4.1. Model Performance

Of the studied 32 provenance trials, 18 did not have 7-year-old tree height (HT7) data available. We developed a method to estimate the HT7 for these sites based on the height–age of tree height growth, which is found to be strong in previous studies for this species [32,47,50,66,67]. In the present study, we found that the age-to-age relationship was highly significant at each of the 14 test sites with observations at multiple ages. Our estimated HT7 for these sites maintained such relationships as our method for HT7 estimation incorporated the general trend of growth with age (the use of general regression line), the variation among test sites at a given age (nearest to age 7) and the variation among populations at each site at a given age (nearest to age 7). The observed significant height-age relationship of this species along with our developed robust method permitted estimating tree height as closely as the real-growth trend of different tested populations and provided a solid foundation for our model development.
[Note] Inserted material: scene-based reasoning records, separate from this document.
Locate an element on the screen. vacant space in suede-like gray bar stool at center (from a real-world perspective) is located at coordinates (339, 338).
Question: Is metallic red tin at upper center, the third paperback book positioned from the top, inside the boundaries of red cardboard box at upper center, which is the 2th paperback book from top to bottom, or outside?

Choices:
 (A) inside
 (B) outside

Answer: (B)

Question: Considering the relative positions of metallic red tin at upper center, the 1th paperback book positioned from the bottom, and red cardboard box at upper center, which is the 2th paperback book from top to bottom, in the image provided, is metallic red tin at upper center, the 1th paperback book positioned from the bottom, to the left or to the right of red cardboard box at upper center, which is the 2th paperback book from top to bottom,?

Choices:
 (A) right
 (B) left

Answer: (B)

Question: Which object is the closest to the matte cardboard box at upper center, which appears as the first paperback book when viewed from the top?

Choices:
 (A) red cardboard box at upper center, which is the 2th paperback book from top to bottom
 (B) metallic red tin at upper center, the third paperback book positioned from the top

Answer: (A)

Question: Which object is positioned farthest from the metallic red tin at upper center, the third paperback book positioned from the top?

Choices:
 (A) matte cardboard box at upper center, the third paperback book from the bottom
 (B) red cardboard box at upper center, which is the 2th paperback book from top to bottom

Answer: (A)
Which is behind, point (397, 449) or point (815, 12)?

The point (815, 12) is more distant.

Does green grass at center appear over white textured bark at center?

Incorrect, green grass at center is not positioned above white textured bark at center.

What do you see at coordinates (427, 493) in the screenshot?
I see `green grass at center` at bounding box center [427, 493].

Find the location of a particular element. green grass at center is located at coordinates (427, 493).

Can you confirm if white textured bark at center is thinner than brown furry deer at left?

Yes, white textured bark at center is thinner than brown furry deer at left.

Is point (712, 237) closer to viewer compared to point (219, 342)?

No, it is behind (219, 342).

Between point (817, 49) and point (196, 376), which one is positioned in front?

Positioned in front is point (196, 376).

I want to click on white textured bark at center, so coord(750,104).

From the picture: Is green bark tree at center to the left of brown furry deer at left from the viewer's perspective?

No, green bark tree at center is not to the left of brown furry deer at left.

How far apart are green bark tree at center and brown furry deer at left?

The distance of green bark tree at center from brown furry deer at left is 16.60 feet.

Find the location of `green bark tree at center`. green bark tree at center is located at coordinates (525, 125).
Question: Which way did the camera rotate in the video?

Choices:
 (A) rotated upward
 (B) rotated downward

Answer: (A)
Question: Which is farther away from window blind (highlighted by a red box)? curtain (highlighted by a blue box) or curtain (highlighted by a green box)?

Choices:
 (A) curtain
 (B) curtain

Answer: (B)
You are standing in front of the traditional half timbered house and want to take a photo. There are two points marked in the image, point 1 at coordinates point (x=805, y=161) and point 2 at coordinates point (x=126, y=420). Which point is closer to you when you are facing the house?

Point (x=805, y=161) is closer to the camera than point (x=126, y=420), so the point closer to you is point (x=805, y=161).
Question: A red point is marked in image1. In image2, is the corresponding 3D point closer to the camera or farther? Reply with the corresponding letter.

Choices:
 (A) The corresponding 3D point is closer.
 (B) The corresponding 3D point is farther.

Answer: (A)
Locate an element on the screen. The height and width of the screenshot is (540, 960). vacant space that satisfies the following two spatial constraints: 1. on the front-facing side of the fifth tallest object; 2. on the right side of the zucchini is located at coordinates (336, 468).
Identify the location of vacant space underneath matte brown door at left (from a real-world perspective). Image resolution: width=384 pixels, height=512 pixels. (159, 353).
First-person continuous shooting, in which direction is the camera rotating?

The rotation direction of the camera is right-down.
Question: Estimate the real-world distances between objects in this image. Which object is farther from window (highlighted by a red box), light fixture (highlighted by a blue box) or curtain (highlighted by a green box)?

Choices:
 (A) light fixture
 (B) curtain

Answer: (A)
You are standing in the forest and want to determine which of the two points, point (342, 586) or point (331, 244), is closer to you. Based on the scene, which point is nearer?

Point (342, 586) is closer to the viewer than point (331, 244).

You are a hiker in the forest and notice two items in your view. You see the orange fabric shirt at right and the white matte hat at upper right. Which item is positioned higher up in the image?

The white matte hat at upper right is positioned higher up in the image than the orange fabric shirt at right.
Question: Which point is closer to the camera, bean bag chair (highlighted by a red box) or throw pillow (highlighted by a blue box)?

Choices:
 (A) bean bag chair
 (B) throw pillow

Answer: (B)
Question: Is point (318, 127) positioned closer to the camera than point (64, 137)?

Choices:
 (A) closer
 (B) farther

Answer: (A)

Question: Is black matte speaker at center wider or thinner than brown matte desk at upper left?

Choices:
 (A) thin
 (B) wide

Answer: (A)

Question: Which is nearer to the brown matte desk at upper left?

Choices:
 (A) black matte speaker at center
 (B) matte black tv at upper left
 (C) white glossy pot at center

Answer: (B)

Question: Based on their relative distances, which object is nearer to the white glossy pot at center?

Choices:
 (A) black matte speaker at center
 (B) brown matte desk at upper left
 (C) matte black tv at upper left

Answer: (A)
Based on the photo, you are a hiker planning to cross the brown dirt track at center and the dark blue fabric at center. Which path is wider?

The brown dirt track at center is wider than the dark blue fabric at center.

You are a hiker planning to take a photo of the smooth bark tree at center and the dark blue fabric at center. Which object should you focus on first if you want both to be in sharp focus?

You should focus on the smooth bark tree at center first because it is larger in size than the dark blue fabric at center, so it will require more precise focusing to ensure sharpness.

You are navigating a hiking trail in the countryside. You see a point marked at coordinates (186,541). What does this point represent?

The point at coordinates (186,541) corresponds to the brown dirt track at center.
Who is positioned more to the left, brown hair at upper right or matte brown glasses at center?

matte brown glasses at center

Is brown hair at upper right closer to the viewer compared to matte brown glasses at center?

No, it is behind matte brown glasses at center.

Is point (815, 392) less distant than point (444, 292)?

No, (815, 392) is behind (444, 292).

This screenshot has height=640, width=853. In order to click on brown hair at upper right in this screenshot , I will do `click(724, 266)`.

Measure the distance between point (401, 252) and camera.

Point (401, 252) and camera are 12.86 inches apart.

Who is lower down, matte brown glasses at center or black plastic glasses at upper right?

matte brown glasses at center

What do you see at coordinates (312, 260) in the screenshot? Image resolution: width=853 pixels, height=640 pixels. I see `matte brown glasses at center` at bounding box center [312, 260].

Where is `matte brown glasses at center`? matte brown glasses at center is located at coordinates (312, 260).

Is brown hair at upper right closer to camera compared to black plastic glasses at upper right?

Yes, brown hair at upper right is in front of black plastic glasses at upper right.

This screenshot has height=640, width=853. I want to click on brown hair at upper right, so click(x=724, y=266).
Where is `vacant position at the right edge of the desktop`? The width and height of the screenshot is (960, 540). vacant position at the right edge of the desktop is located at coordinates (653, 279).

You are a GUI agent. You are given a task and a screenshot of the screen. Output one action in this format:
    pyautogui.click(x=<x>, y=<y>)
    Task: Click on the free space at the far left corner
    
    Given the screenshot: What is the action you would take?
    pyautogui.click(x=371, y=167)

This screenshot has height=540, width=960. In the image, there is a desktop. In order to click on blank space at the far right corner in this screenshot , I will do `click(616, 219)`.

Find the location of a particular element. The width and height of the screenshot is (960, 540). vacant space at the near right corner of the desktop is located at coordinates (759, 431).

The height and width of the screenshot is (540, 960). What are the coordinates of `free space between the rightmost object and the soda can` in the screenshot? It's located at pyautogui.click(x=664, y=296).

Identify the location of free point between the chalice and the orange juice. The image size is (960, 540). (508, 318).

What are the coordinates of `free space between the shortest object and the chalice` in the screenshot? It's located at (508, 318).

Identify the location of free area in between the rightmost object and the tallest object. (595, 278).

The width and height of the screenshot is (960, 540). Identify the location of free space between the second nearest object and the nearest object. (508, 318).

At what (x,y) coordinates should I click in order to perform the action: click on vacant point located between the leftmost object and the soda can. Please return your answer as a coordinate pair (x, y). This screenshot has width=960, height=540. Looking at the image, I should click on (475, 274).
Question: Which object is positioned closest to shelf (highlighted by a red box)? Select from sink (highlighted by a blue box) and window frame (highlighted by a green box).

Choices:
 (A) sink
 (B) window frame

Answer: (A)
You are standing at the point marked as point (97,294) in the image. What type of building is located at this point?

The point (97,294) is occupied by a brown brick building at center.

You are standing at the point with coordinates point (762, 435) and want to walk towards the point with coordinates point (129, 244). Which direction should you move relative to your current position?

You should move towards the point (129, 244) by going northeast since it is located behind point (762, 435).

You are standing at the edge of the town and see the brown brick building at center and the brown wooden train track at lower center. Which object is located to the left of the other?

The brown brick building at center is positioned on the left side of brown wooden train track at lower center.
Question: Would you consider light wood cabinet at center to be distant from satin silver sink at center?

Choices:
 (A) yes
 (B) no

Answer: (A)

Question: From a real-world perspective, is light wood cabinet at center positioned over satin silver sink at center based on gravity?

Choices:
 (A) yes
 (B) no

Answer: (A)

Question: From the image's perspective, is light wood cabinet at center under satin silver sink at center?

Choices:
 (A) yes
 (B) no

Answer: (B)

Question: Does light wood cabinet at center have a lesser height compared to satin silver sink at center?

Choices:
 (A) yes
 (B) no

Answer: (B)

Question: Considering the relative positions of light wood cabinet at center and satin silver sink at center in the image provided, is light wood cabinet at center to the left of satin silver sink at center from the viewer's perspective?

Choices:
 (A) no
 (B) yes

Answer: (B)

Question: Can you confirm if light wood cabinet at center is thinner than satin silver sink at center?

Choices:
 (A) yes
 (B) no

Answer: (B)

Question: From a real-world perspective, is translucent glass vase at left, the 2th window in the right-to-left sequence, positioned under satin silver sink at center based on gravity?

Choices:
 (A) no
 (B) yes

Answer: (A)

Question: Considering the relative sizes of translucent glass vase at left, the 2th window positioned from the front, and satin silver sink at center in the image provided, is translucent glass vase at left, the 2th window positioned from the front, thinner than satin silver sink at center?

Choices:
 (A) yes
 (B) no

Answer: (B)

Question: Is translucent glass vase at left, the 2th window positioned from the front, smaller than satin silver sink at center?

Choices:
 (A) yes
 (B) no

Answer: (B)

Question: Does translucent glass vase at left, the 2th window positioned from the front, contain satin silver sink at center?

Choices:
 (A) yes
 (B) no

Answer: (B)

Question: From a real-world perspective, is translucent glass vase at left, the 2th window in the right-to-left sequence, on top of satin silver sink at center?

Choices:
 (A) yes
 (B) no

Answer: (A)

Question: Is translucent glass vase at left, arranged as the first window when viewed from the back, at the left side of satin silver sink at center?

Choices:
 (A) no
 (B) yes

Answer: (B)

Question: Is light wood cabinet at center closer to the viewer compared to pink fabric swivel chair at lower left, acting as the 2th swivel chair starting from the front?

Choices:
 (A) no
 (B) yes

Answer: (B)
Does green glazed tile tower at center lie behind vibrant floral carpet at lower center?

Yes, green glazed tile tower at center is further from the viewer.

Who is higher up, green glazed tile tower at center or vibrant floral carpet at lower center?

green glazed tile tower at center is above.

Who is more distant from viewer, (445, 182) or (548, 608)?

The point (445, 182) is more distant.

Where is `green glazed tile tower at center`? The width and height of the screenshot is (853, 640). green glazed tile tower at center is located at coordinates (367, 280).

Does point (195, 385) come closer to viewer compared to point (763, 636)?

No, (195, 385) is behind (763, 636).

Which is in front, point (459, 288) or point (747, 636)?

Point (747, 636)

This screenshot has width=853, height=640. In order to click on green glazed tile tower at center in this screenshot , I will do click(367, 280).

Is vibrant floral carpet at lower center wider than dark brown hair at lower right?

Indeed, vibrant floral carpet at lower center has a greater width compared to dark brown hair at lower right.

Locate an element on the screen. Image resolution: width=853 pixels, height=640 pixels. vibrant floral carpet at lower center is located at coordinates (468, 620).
In this study, the condition number kappa (κ) showed that there was low level of multicollinearity in URF model. Besides, the variance inflation factor (VIF) also was analyzed to diagnose multicollinearity, but the result showed that there was still potential collinearity between the chosen variables. A possible explanation is that VIF diagnoses multicollinearity to a model in which all predictor variables are uncorrelated [68], but our chosen variables have a degree of correlation (because we focused on the top important variables to P. orientalis). Multicollinearity is often concerned in multiple regression for understanding the contribution of each predictors, but usually not a concern for the prediction power of the model, which is the main objective of our study. Therefore, considering the good performance of the condition number (κ) and that all of the variables are significant in the URF model, it’s reasonable to use this model to predict the performance of P. orientalis.
The universal response function uses both provenance climate and site climate as predictors to represent the genetic and environmental effects of climate on tree height growth, respectively. A similar approach has been applied to facilitate the climate-smart regeneration of black spruce and white pine in Canada [28] and showed improvements in the model performance over the conventional response functions developed for lodgepole pine [26,27]. The models built for Douglas fir, based on observations in Austria and part of Germany, can predict the performance of this species in Europe [30] and the climate niche of this species in North America [29], demonstrating a robust feature of the URF models. Our URF explained 55% of the total variation in HT7. This value is within the range of the above-mentioned studies, but it is greater than that for general transfer functions. For example, they explained on average 30% of the total variation in height for 11 species in North America [20,69]. The random error of URF could result from population sampling effect, site-to-site edaphic (non-climatic environmental) variation [70], or biotic factors (i.e., insect, disease, or animal damage). Considering these various sources of potential errors, our model performance was reasonable, allowing us to draw valuable conclusions from adaptation predictions across time, populations, and regions.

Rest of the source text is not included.